Tuesday, February 2, 2010

Cameron and a makeshift beday



It could very well be that Cameron is having the most culture shock out of all of us. Don't get me wrong, he really is adjusting wonderfully. Whenever asked, he enjoys it here, largely due in part to his new 4-legged friend that was awaiting our arrival. That being said, since he is the youngest and the only one of us who hadn't visited here before, he was the least prepared. Here are a few examples of things that are rocking his world a bit. First, being a fair skinned, fair haired boy, people feel the liberty to let their hands glide through his hair as he walks by or tickle him under the chin, all without warning. Another thing that is unusual for him is the way we cross streets here. Crosswalks? Nope. If you want to cross a busy street, just start slowly walking. Cars and motos move around you in front and once you get out far enough they start going behind you until you are across. This can be a little unnerving at first as an adult but picture all of these cars and motos coming at you at 3 1/2 feet tall. He does very well with it, though. Now the piece de resistance happened today for Cameron. (Disclaimer: The following may be a little graphic for some :).

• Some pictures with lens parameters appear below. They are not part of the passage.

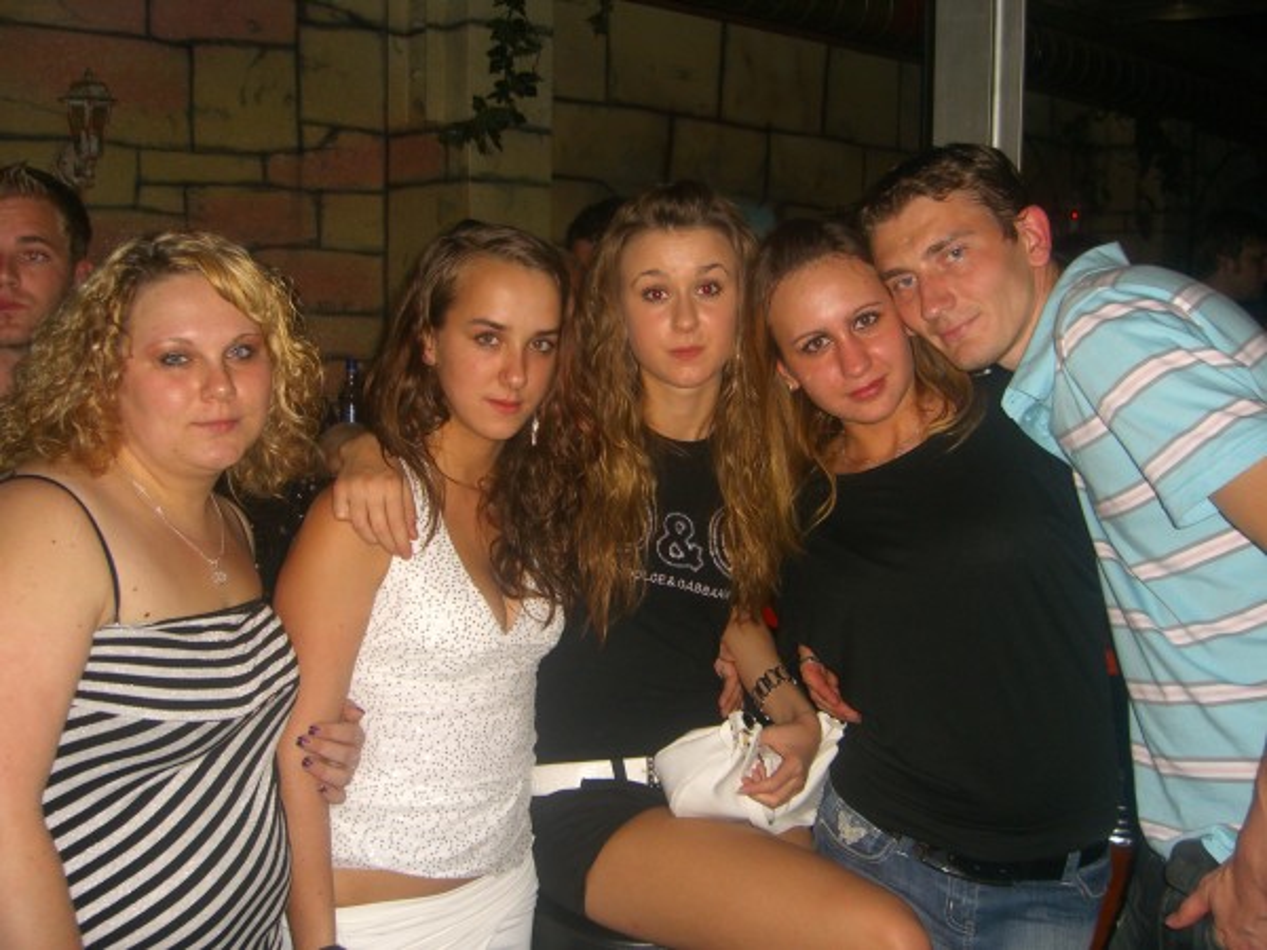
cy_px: 475
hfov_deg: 49.0
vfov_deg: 37.7
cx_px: 634
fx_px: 1391
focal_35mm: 38
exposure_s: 1/60
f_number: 2.8
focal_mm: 7.9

We were at a store today and Cameron had to go to the bathroom and he had to...um, we'll just say he had to "sit". So once he had already started I was frantically scanning the bathroom for toilet paper. Once I realized there was nothing resembling a roll of soft fluffy paper, I quickly re-scanned the room for anything that would double as toilet paper (ie. paper towel, tissue, pamphlet, brochure, leaf...etc.). There was nothing. That is when I spotted the "kitchen sink sprayer" hanging on the wall next to the toilet. I tried to break it to him slowly that there was no paper and that we would have to use the sprayer hanging next to him. Talk about culture shock, let alone other types of shock. Nonetheless, he handled it fine and we both kinda laughed about it on our way out.
So there you go. A glimpse into adjusting to a 3rd world culture through the eyes of a 5 year old. I can't wait to see him in a year or 2. He will probably be fluent and able to get around better than any of us.
By the way, I am including a pic of Cameron with our dog Hanah instead of a pic of him in any of the other above situations. Blessings.